Digital identity plan fails privacy sniff test
- 21 October, 2015 12:25
Privacy experts have belled the cat on the federal government’s national digital identity plan warning that not enough has been done to examine its privacy implications.
Privacy experts that CSO spoke to stopped short of labelling the plan as a digital Australia Card but made clear they were wary of the government’s approach to implementing the scheme.
The Financial Services Inquiry (FSI) laid down the blueprint for the scheme in recommendations contained in its report, which it delivered to the federal government in December 2014.
The federal government accepted that recommendation in its response tabled in parliament yesterday.
he FSI, led by former Commonwealth Bank CEO David Murray, recommended the establishment of a digital identity framework that would cover both public and private sector bodies.
However, privacy consultant and immediate former Australian Privacy Found chairman, Roger Clarke, warned that the government’s track record handling identification schemes meant that it was likely to end up creating a digital version of the Hawke government’s controversial Australia Card abandoned in 1987.

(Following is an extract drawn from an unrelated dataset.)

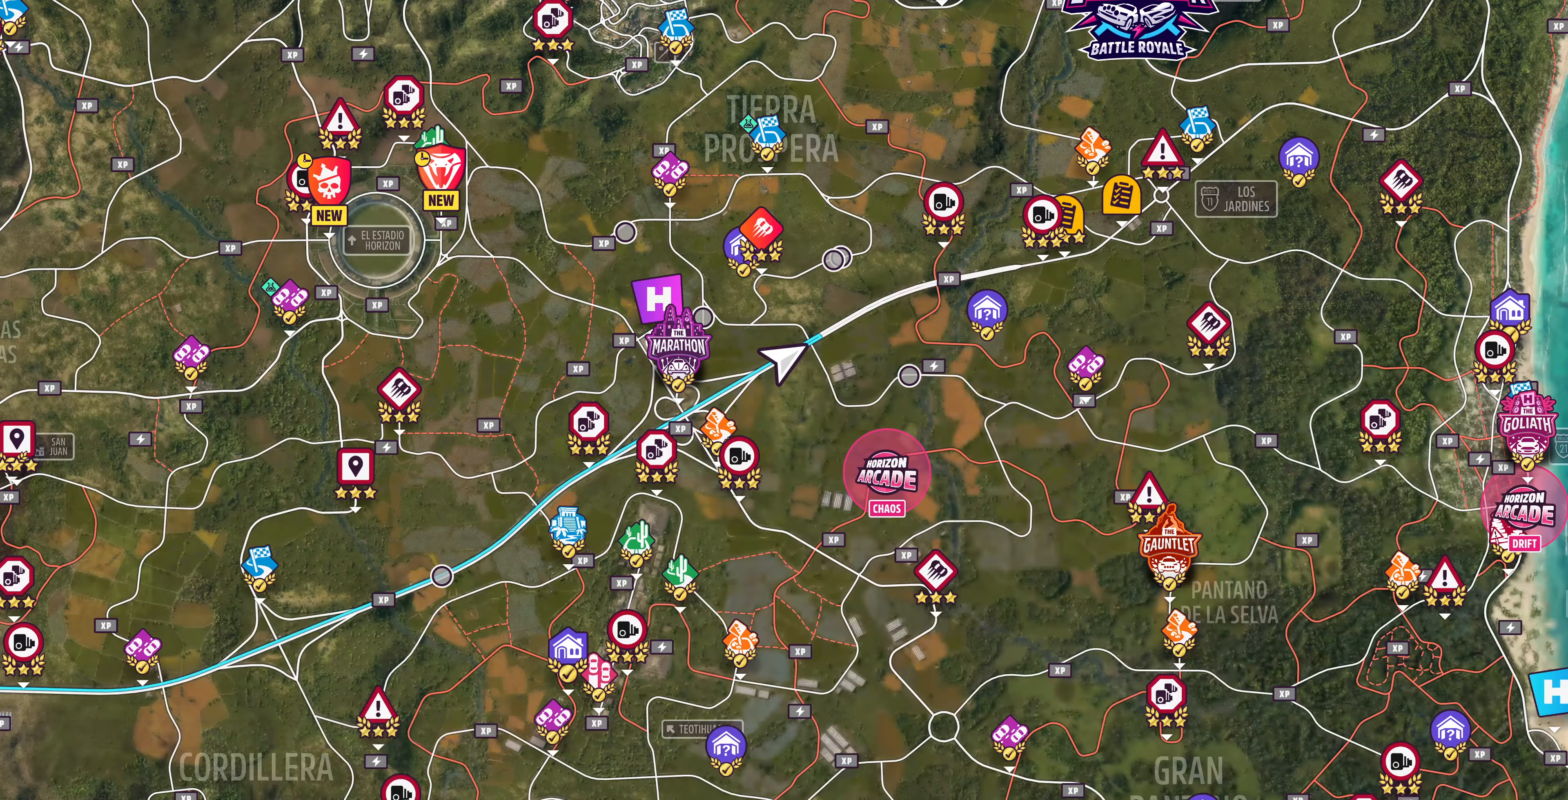
{"buttons": [], "left_stick": "center", "right_stick": "center", "events": [[233, "SELECT", "down"], [367, "SELECT", "up"]]}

“There’s every reason to expect that any identification scheme that is dreamt up within this framework will be designed to be general purpose from the outset, in which case it’s very distinguish it from the Australia Card.

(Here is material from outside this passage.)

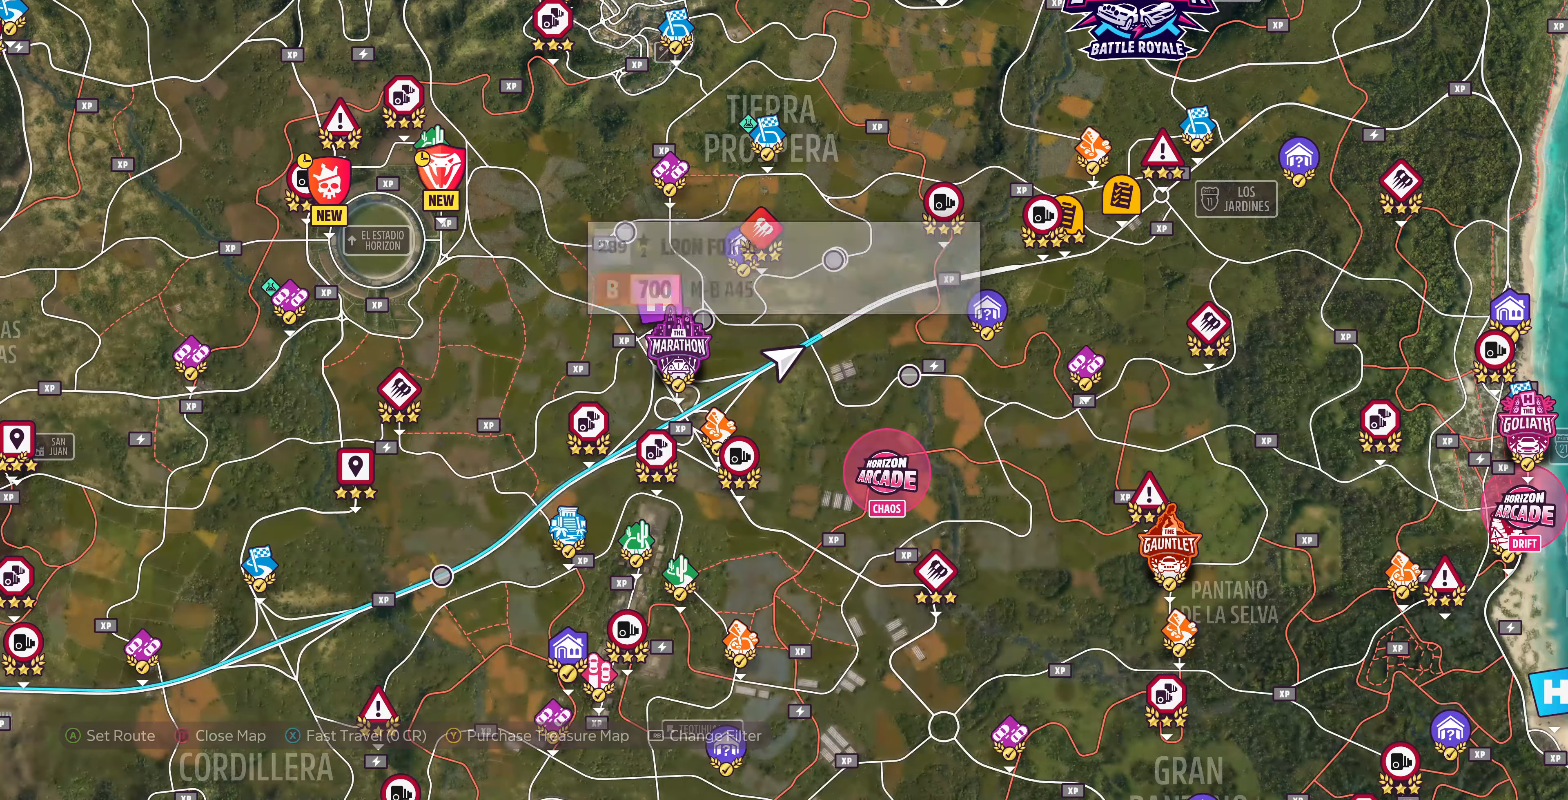
{"buttons": [], "left_stick": "center", "right_stick": "center", "events": []}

“Alternatively, as agency after agency, and industry sector after industry sector seeks to use that identifier that the chances of sustaining a separation in our lives in dealing with different organisations – which is what preserves our privacy – is really very low,” Mr Clarke said.
Mr Clarkes added that the Murray-led inquiry was overly focused on achieving government and business aims and barely touched on privacy, suggesting such concerns would be handled in an ad hoc manner if it all.
David Vaile, executive director of the University of NSW's Cyberspace Law and Policy Centre, was also alarmed at the lack of attention given to privacy. He noted that the inquiry had not done or was yet make public any kind of privacy impact assessment for its scheme.
Mr Vaile said the government should have pushed for a more complete exploration of the privacy impacts of the scheme before accepting the FSI’s recommendations.
However, Mr Vaile’s concerns about the scheme went further.
“Is anyone willing to give an undertaking that there will be legislation to sue for privacy invasions?” Mr Vaile asked, pointing to laws that the government promised but failed to deliver before introducing its controversial metadata retention laws earlier this year.